I doubt anyone reading this list will have much insight into why things are done within Explorer. It’s an application program that seems to revel in obfuscated behaviors. It may be, as you suggested, nothing more than a “how do I deal with some obscure case where the rename fails because…” Or it may be due to the desire to implement “rename with replace” semantics without using “rename with replace” because the implementer didn’t know that was an option.

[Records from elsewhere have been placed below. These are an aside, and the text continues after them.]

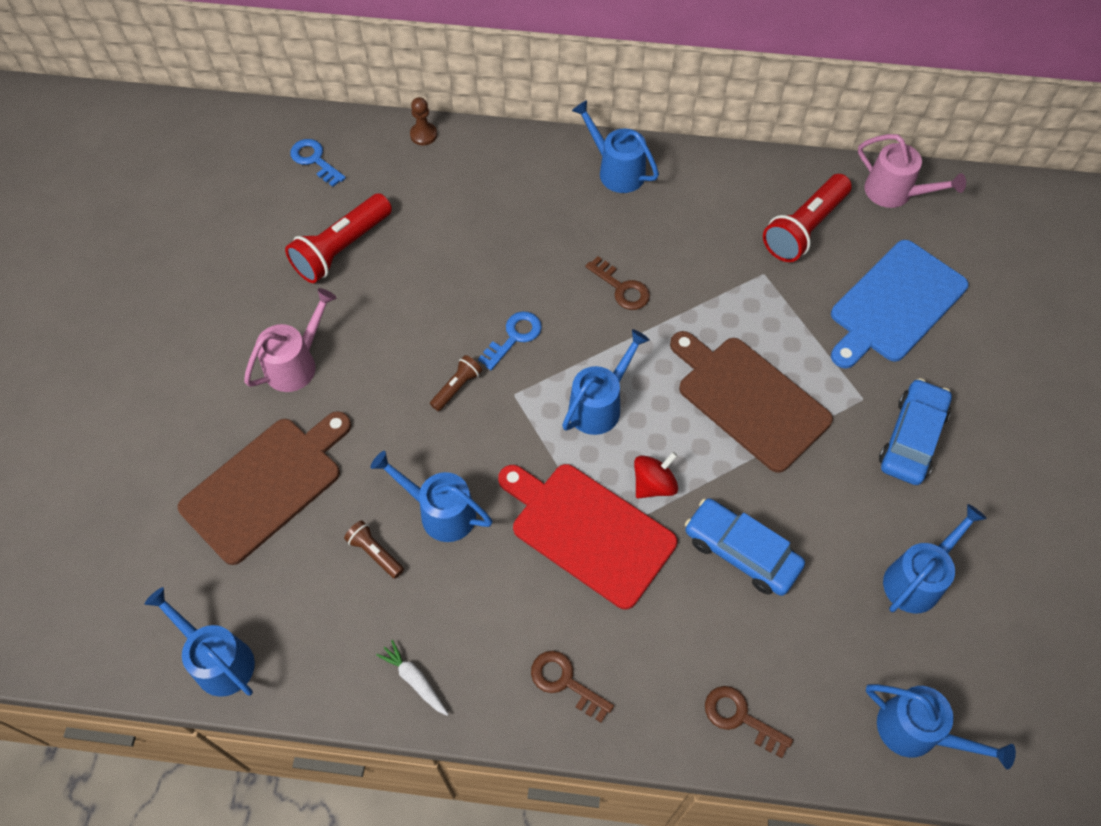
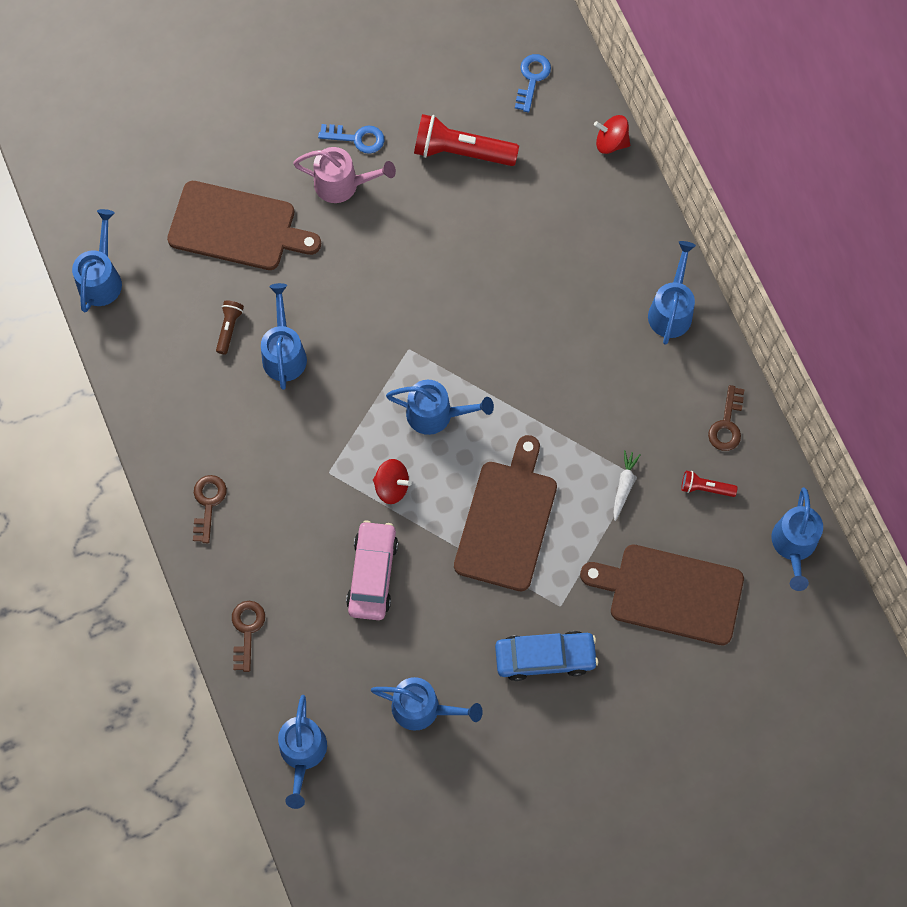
camera: 60 degrees right, 10 degrees up
white carrot [376,640,449,716] -> white carrot moved to [613,450,641,521]
brown pawn [410,97,437,145] -> red spinning top [594,115,630,154]
brown flashlight [430,355,482,411] -> none
blue key [478,311,542,370] -> blue key moved to [318,124,384,154]
red cutting board [498,464,677,610] -> none
brown key [586,256,650,310] -> brown key moved to [708,385,744,451]
blue car [685,499,805,596] -> pink car [346,520,398,620]
red flashlight [763,174,852,262] -> red flashlight [681,471,737,497], size x0.50
blue cutting board [831,240,969,369] -> brown cutting board [580,545,744,645]
pink watering can [858,134,966,208] -> blue watering can [772,487,823,591]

It is an interesting change, since for a really big file this is a HUGE performance hit (e.g., moving a video file from directory ‘A’ to ‘B’ can now take many minutes rather than under a second.) I’m surprised someone hasn’t complained about this serious knock to performance.
Tony
Tony Mason
Consulting Partner
OSR Open Systems Resources, Inc.
http://www.osr.com
> I doubt anyone reading this list will have much insight into why things are done within Explorer. It’s an application program that seems to revel in obfuscated behaviors. It may be, as you suggested, nothing more than a “how do I deal with some obscure case where the rename fails because…” Or it may be due to the desire to implement “rename with replace” semantics without using “rename with replace” because the implementer didn’t know that was an option.
Yep, that’s why I thought someone from MS has insight into it.
It is an interesting change, since for a really big file this is a HUGE performance hit (e.g., moving a video file from directory ‘A’ to ‘B’ can now take many minutes rather than under a second.) I’m surprised someone hasn’t complained about this serious knock to performance.
Probably one rarely needs to move big files while having a copy of them in the destination folder.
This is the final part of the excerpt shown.